Sputnik: Autre question, qui est extrêmement sensible pour toute l'Europe, à savoir l'Ukraine d'une part et la Syrie de l'autre. Quelle serait, d'après vous, l'approche à adopter pour régler le problème ukrainien de la façon la moins douloureuse pour l'Europe? Comment voyez-vous les choses?
Emmanuel Leroy: C'est une question qui n'est pas simple. Je ferai déjà une observation préalable disant que, de mon point de vue, le conflit qui se déroule en Syrie, depuis 2011, et le conflit ukrainien sont liés. Il s'agit de la même guerre dont les origines sont très anciennes, qui remontent peut être même au XVIème siècle et qui est une guerre que l'oligarchie anglo-saxonne continue de faire afin de s'accaparer le monde et que le travail militaire et géopolitique, économique qui est fait pour déstabiliser le régime de monsieur Assad en Syrie est le même que la révolution de Maïdan qui s'est déroulée l'année dernière et qui a mis au pouvoir à Kiev un pouvoir fantoche aux ordres de Washington.
Donc, pour moi, les deux guerres sont liées et elles visent à affaiblir la position de la Russie, d'une part, sur le terrain syrien en lui ôtant le contrôle de la base maritime de Tartous et en affaiblissant son allié syrien et iranien dans cette région du Moyen-Orient. Cette stratégie vise à faire tomber l'Iran, qui est un tampon contre la pression anglo-saxonne sur le flanc sud du Caucase.

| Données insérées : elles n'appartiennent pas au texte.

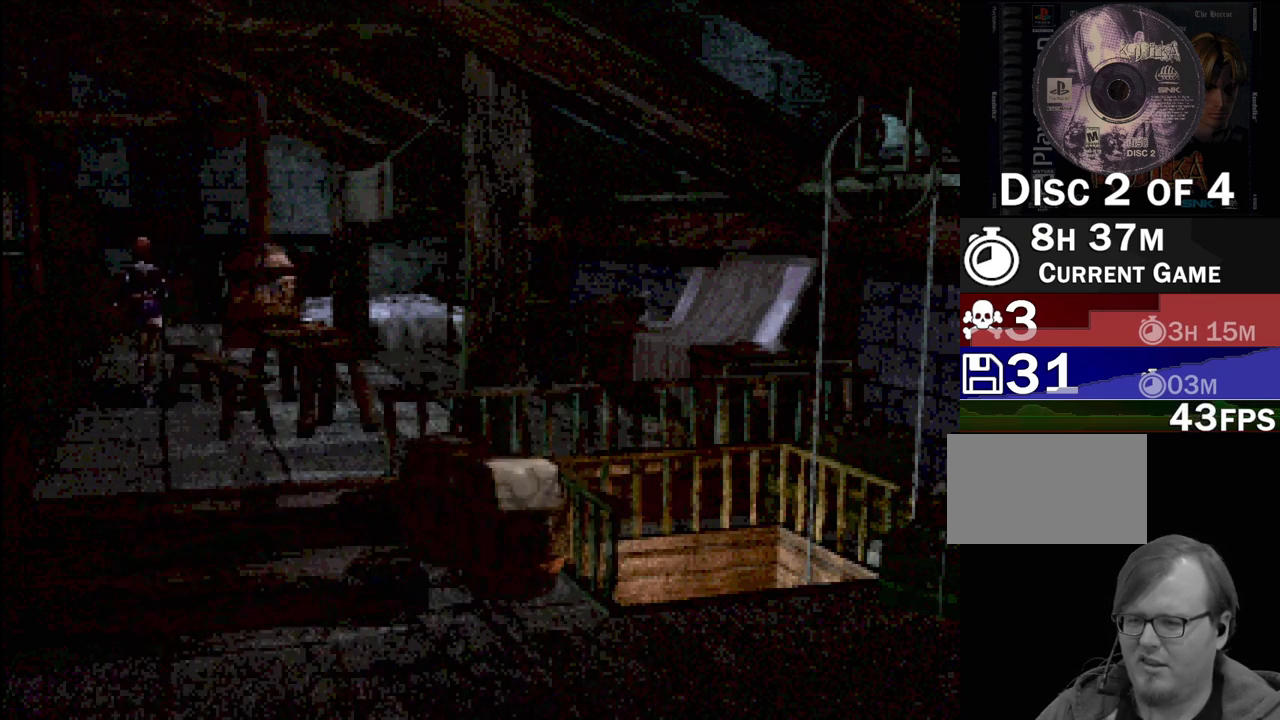
{"buttons": [], "events": []}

Concernant l'Ukraine, j'ose espérer que la France ne commettra pas la même erreur qu'en 1853, lors de la première guerre de Crimée, où nous sommes partis faire la guerre à la demande des Anglais dans un conflit qui ne nous intéressait en rien. Nous n'avions aucun intérêt — ni politique, ni économique, ni de quelque nature que ce soit — à aller faire cette guerre. Nous l'avons faite uniquement pour servir les intérêts de la Couronne britannique, de manière absurde, dans une guerre qui ne nous a strictement rien rapporté, mais qui empêchait la Russie de contrôler les Dardanelles, le Bosphore et d'assurer sa sécurité sur le flanc sud de son empire.
Sputnik: Pendant de nombreuses années, le Front National était représenté par vous aussi bien que par d'autres figures. Comptez reprendre du service ou bien vous réservez-vous pour l'observation politique?
Emmanuel Leroy: Je crois arriver à un certain âge et je crois avoir déjà beaucoup donné dans le domaine politique, si on fait appel à moi, mais je me crois vraisemblablement plus utile aux idées que je défends en tentant d'établir des passerelles entre différents cénacles, entre différents groupes d'intérêts, intellectuels, économiques ou autres. Il me parait beaucoup plus intéressant aujourd'hui d'établir des passerelles entre des mondes qui ne se rencontrent pas et d'essayer de faire ce que font un petit peu les Anglo-Saxons de manière beaucoup plus réussie: ce qu'ils appellent le soft-power; c'est-à-dire de tenter de mettre en place des mécanismes, des organisations, qui font passer des idées de manière pacifique, mais qui produisent des effets sur le long terme, qui peuvent être bénéfiques dans l'intérêt des peuples. Je me sens plus à même de travailler dans ce domaine-là plutôt que dans le domaine politique traditionnel qui est très preneur de temps et avec des résultats souvent très minimes.